Frederich Strange Kolle (1871-1929), suggested a remedy for the problems of loose, wrinkled skin on the upper and lower eyelids. His solution – removing large crescents of the skin from both upper and lower lids _ was fated to cause ectropion, contraction of the skin of the lower lids severe enough to show too much of the whites of the eyes and give the unfortunate patient a permanent, round-eyed stare.

Suzanne Noel (1878-1954), Paris, was the first woman to devote her practice exclusively to aesthetic surgery. In 1926, she published `La Chirurgie Esthetique: Son Role Social`, a book describing her ideas on the psychological impact of cosmetic surgery, as well as offering detailed explanations of her advanced surgical techniques. Noel believed that tugging on the skin alone was insufficient to achieve lasting results; lifting the skin off the underlying structures, then redraping it, provided a better effect.Reputable surgeons described other procedures, such as removing patches of the skin at the hairline and at the fold wherethe ear joins the face to smooth an aging face. Eugene Hollander (1867-1932), claimed he `lifted` the face of a polish aristocrat. Raymond Passot (1886-1933), France, carried out a similar operation. He predicted that cosmetic surgery would be viewed as reconstructive surgery had been in the past and that it would be accepted with enthusiasm by both the public and the medical profession. Albert Bettman (1883-1964), Oregon, U.S.A., presented the first before and after photos in 1919. His incisions in front of and behind the ear were closed with fine silk wire and horse hair and were almost identical to the standard incisions of today. Next Jacques Joseph published a photograph which showed his preoperative and postoperative results on a patient.

In the early days, the public were very gullible and believed in surgery that promised total rejuvenation. Charles-Eduard Brown-Seguard (1819-1894), France, decided that injecting an extract from dog testicles into an aging man could restore feelings and appearance of youth. Serge Voronoff (1866-1951), Russian, living in France, felt that he could achieve better results by transplanting entire testicles into the bodies of aging men. He felt that human organs would be best, but as it was difficult to get donors, young monkeys were used instead. Irradiating ovaries was the process used to attempt rejuvenation in women. The idea of irradiating ovaries and transplanting testicles was discredited but for a while these procedures had kept both public and surgeons hopeful of rejuvenation.
:::
◆ **PROBLEM SET**
- 1) Repeat the stretch of the passage on early cosmetic surgery from "In the early" through "hopeful of rejuvenation." word for word.
- 2) According to the passage on early cosmetic surgery, in what year did Albert Bettman present the first before and after photos?
The records were taken from a different source than the passage.

◆ **Source records**
:::
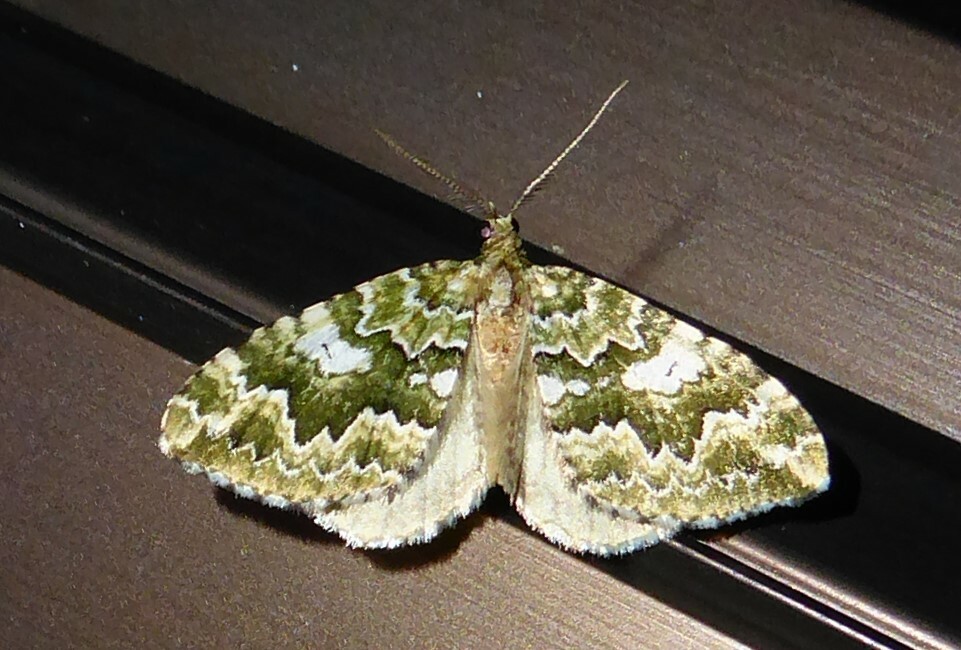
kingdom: Animalia
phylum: Arthropoda
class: Insecta
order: Lepidoptera
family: Geometridae
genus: Asaphodes
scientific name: Asaphodes beata
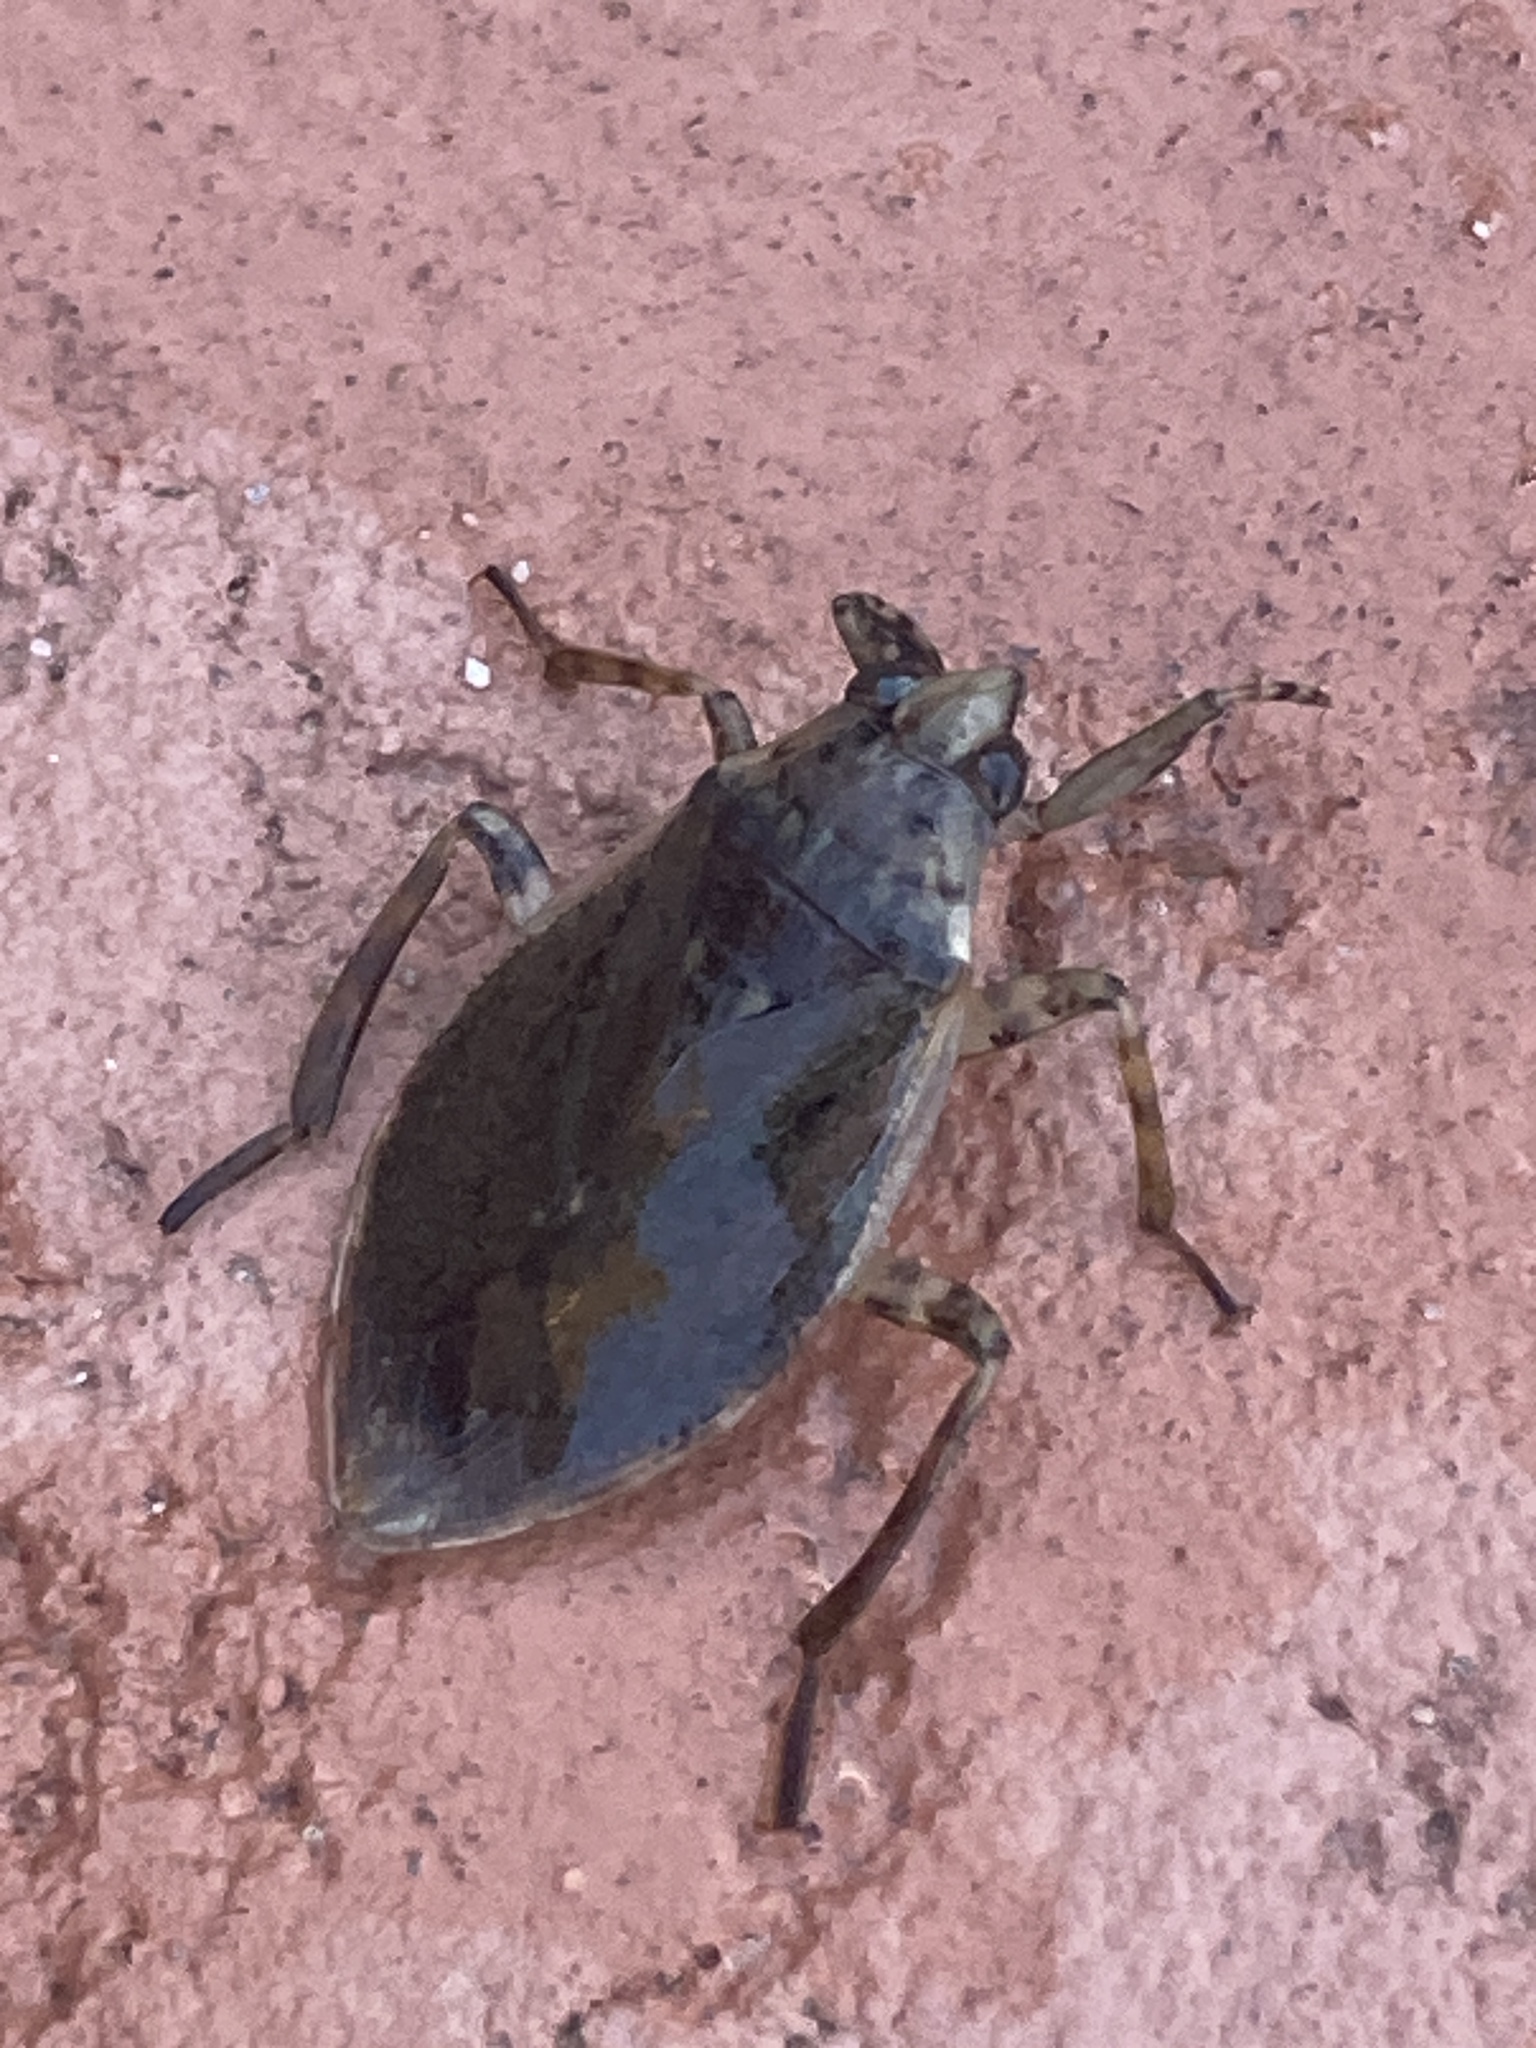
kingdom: Animalia
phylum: Arthropoda
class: Insecta
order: Hemiptera
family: Belostomatidae
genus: Belostoma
:::
◆ **SOLVED PROBLEMS**
- 1)
In the early days, the public were very gullible and believed in surgery that promised total rejuvenation. Charles-Eduard Brown-Seguard (1819-1894), France, decided that injecting an extract from dog testicles into an aging man could restore feelings and appearance of youth. Serge Voronoff (1866-1951), Russian, living in France, felt that he could achieve better results by transplanting entire testicles into the bodies of aging men. He felt that human organs would be best, but as it was difficult to get donors, young monkeys were used instead. Irradiating ovaries was the process used to attempt rejuvenation in women. The idea of irradiating ovaries and transplanting testicles was discredited but for a while these procedures had kept both public and surgeons hopeful of rejuvenation.

- 2) 1919